Como a sua trajetória acadêmica se encontrou com a de pescadores artesanais?

Tenho envolvimento com a temática da pesca artesanal na Lagoa dos Patos, principalmente na área do estuário, desde o período da graduação. Venho acompanhando o Fórum da Lagoa dos Patos aqui no sul do Brasil, mas também acompanho o trabalho de outras comunidades pesqueiras na região costeira do Rio de Janeiro e da Bahia, sempre com enfoque na valorização das comunidades pesqueiras, a importância dos pescadores artesanais para a conservação dos recursos naturais e a importância do envolvimento das pescadoras e pescadores na gestão da pesca. Eu sempre defendi nos meus trabalhos que, para que haja o uso sustentável dos recursos pesqueiros, os pescadores e as pescadoras têm que estar envolvidas nas medidas de gestão, eles têm que estar apropriados de como acontece as decisões do que vai afetar a vida deles.

Como foi o trabalho até a elaboração do Protocolo de Consulta das Comunidades Tradicionais Pesqueiras?

O documento visa que antes da implementação de grandes empreendimentos, as comunidades pesqueiras impactadas sejam consultadas sobre como eles querem que funcione a consulta a eles. Hoje, um dos principais instrumentos previstos no licenciamento ambiental são as audiências públicas, só que elas são insuficientes para ouvir de fato a perspectiva e os impactos nas pessoas. Em 2023, nós recebemos o convite do Ministério da Pesca para submeter propostas a um edital para a extensão pesqueira com as comunidades tradicionais. Junto com a professora Tatiana Valter e o professor Cristiano Quaresma, elaboramos o projeto em parceria com o movimento dos pescadores e pescadoras artesanais, com quem já tínhamos vínculo em nossas pesquisas e a demanda diante das ameaças de grandes projetos para a região.

Qual tem sido o papel da universidade, na sua visão, no auxílio e defesa desses trabalhadores e suas famílias?

As universidades federais e todas as instituições de ensino públicas são diversas, múltiplas. Tem pesquisadores que trabalham com o meio ambiente ou com o ambiente marinho, mas não trabalham com a pessoa, tem um enfoque mais sobre os aspectos biológicos. No entanto, nosso enfoque, tendo em vista que nós somos pesquisadores da área social, nosso enfoque são as pessoas. Nossa principal intervenção e contribuição se dá realmente na organização, mobilização e fortalecimento da organização dos pescadores e pescadoras. O Fórum da Lagoa dos Patos nos aproxima muito dos pescadores e a gente tem, assim eu posso dizer com muita alegria, um vínculo de muita confiança com as lideranças pesqueiras da região e isso permite ampliar as contribuições.

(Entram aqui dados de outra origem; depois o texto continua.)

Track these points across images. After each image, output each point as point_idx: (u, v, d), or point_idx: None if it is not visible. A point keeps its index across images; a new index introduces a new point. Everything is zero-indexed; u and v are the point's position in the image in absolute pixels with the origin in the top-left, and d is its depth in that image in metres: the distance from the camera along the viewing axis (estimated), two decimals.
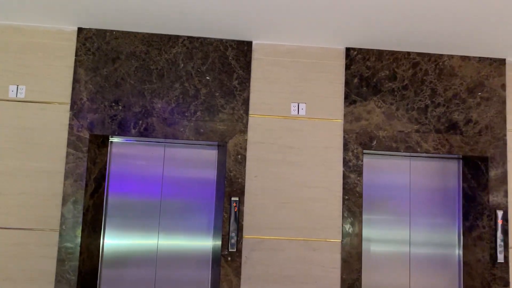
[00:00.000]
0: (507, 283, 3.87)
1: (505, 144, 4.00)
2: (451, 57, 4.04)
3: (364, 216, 4.06)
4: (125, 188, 3.99)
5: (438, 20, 3.33)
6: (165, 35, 3.81)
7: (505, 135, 4.01)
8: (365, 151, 3.98)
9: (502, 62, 4.08)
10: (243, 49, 3.86)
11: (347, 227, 3.79)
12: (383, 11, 3.21)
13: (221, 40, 3.85)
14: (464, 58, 4.05)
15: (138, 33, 3.80)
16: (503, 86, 4.05)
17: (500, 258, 3.88)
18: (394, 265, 4.18)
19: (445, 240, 4.26)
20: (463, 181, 4.27)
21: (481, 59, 4.06)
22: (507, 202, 3.94)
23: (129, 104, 3.72)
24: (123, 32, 3.78)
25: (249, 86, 3.84)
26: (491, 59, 4.06)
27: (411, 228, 4.24)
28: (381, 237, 4.20)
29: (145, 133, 3.72)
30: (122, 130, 3.70)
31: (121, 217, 3.95)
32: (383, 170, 4.28)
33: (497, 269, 3.88)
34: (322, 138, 3.87)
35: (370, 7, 3.17)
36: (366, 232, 4.12)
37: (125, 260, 3.93)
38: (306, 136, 3.86)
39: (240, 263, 3.65)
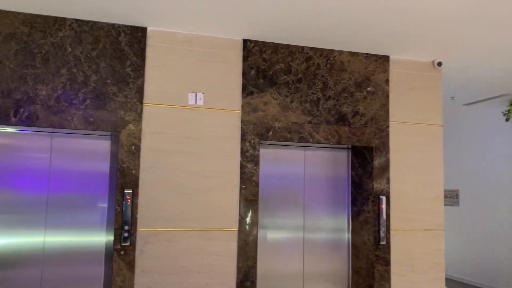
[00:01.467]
0: (388, 263, 4.22)
1: (388, 135, 4.34)
2: (341, 52, 4.27)
3: (261, 204, 4.18)
4: (7, 183, 3.66)
5: (329, 16, 3.50)
6: (51, 16, 3.54)
7: (388, 126, 4.35)
8: (261, 141, 4.07)
9: (386, 59, 4.41)
10: (137, 35, 3.72)
11: (244, 215, 3.86)
12: (278, 4, 3.29)
13: (113, 25, 3.67)
14: (352, 54, 4.31)
15: (19, 13, 3.48)
16: (387, 81, 4.39)
17: (383, 240, 4.22)
18: (289, 250, 4.36)
19: (336, 225, 4.53)
20: (351, 169, 4.56)
21: (368, 56, 4.35)
22: (389, 188, 4.30)
23: (8, 90, 3.40)
24: (0, 11, 3.44)
25: (143, 74, 3.71)
26: (376, 55, 4.37)
27: (305, 215, 4.44)
28: (277, 225, 4.35)
29: (28, 122, 3.43)
30: (0, 119, 3.37)
31: (1, 214, 3.62)
32: (279, 160, 4.42)
33: (380, 250, 4.21)
34: (220, 129, 3.88)
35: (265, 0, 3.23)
36: (263, 220, 4.24)
37: (8, 260, 3.62)
38: (204, 126, 3.85)
39: (134, 257, 3.54)
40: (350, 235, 4.51)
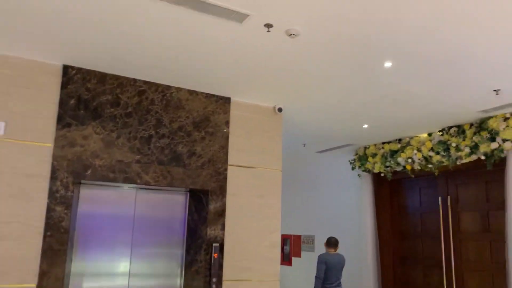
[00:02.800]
0: None
1: (225, 178, 4.14)
2: (179, 89, 4.04)
3: (79, 251, 3.63)
4: None
5: (169, 51, 3.24)
6: None
7: (226, 169, 4.16)
8: (83, 181, 3.58)
9: (227, 100, 4.28)
10: None
11: (46, 269, 3.26)
12: (102, 31, 2.94)
13: None
14: (192, 92, 4.10)
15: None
16: (227, 123, 4.24)
17: None
18: None
19: (169, 273, 4.13)
20: (188, 214, 4.25)
21: (208, 95, 4.18)
22: (223, 235, 4.05)
23: None
24: None
25: None
26: (217, 96, 4.23)
27: (132, 260, 3.97)
28: (97, 271, 3.81)
29: None
30: None
31: None
32: (105, 201, 3.94)
33: None
34: (24, 164, 3.31)
35: (84, 24, 2.85)
36: (80, 267, 3.67)
37: None
38: (3, 160, 3.25)
39: None
40: (182, 283, 4.13)
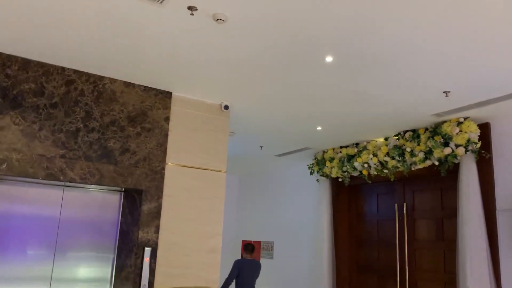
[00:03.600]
0: None
1: (162, 177, 3.88)
2: (113, 80, 3.77)
3: None
4: None
5: (94, 37, 2.97)
6: None
7: (163, 168, 3.90)
8: (3, 176, 3.27)
9: (168, 95, 4.03)
10: None
11: None
12: (19, 12, 2.66)
13: None
14: (128, 84, 3.84)
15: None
16: (167, 119, 3.98)
17: None
18: None
19: (98, 276, 3.84)
20: (122, 215, 3.97)
21: (146, 89, 3.92)
22: (157, 238, 3.77)
23: None
24: None
25: None
26: (157, 90, 3.97)
27: (55, 263, 3.66)
28: (15, 276, 3.49)
29: None
30: None
31: None
32: (26, 199, 3.62)
33: None
34: None
35: (3, 3, 2.58)
36: None
37: None
38: None
39: None
40: None
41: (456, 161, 4.47)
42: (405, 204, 5.38)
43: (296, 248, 6.94)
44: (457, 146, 4.37)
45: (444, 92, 3.71)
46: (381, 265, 5.64)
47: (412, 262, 5.19)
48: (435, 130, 4.59)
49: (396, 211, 5.45)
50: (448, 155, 4.44)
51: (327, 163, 6.00)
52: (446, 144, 4.45)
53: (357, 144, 5.67)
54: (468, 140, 4.31)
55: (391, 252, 5.49)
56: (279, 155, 6.64)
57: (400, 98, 3.93)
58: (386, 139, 5.24)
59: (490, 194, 4.31)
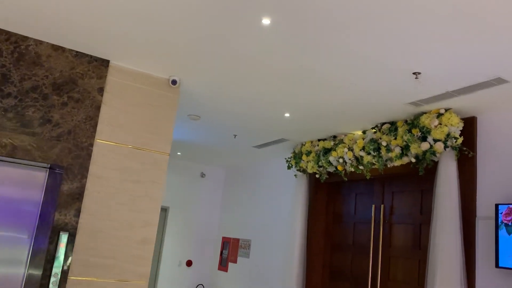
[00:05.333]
0: None
1: (89, 155, 3.45)
2: (39, 42, 3.35)
3: None
4: None
5: None
6: None
7: (91, 145, 3.46)
8: None
9: (105, 63, 3.60)
10: None
11: None
12: None
13: None
14: (57, 48, 3.42)
15: None
16: (101, 90, 3.55)
17: None
18: None
19: (12, 258, 3.43)
20: (45, 193, 3.55)
21: (79, 54, 3.49)
22: (77, 223, 3.34)
23: None
24: None
25: None
26: (92, 57, 3.54)
27: None
28: None
29: None
30: None
31: None
32: None
33: None
34: None
35: None
36: None
37: None
38: None
39: None
40: (28, 273, 3.42)
41: (436, 159, 3.90)
42: (382, 206, 4.81)
43: (271, 249, 6.43)
44: (435, 141, 3.80)
45: (414, 73, 3.16)
46: (354, 272, 5.09)
47: (386, 271, 4.63)
48: (413, 122, 4.03)
49: (372, 213, 4.89)
50: (426, 151, 3.88)
51: (304, 157, 5.48)
52: (424, 139, 3.89)
53: (334, 137, 5.13)
54: (448, 135, 3.74)
55: (365, 259, 4.93)
56: (258, 147, 6.15)
57: (362, 79, 3.39)
58: (364, 132, 4.69)
59: (471, 198, 3.73)
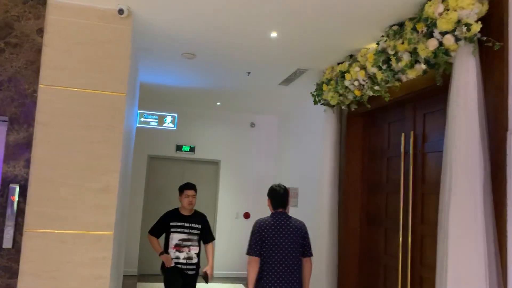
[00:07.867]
0: (15, 275, 3.11)
1: (34, 102, 3.23)
2: None
3: None
4: None
5: None
6: None
7: (35, 91, 3.23)
8: None
9: (42, 1, 3.29)
10: None
11: None
12: None
13: None
14: None
15: None
16: (40, 31, 3.27)
17: (8, 243, 3.11)
18: None
19: None
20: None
21: None
22: (27, 174, 3.18)
23: None
24: None
25: None
26: None
27: None
28: None
29: None
30: None
31: None
32: None
33: (2, 257, 3.10)
34: None
35: None
36: None
37: None
38: None
39: None
40: None
41: (451, 61, 2.89)
42: (412, 133, 3.87)
43: (316, 197, 5.80)
44: (443, 34, 2.80)
45: None
46: (388, 217, 4.26)
47: (418, 212, 3.75)
48: (419, 17, 3.03)
49: (402, 143, 3.97)
50: (436, 50, 2.89)
51: (324, 87, 4.68)
52: (431, 35, 2.90)
53: (351, 56, 4.24)
54: (458, 22, 2.70)
55: (397, 199, 4.08)
56: (283, 84, 5.48)
57: None
58: (378, 43, 3.75)
59: (499, 106, 2.69)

Quais são os desafios que ainda encontras?

Tem muito a questão do orçamento e das políticas públicas educacionais para o ensino superior. A gente tem vivenciado, nos últimos anos, um processo de esfacelamento do orçamento das universidades federais, o que dificulta muito as atividades extensionistas e de pesquisa. Então, por exemplo, para se ir a campo, acompanhar os grupos, é necessária estrutura como veículos, motoristas, e isso é bastante difícil no contexto que a gente vivencia hoje dentro das universidades, tanto para a extensão, quanto para o ensino e pesquisa. A gente tem uma dificuldade imensa de executar atividades de campo.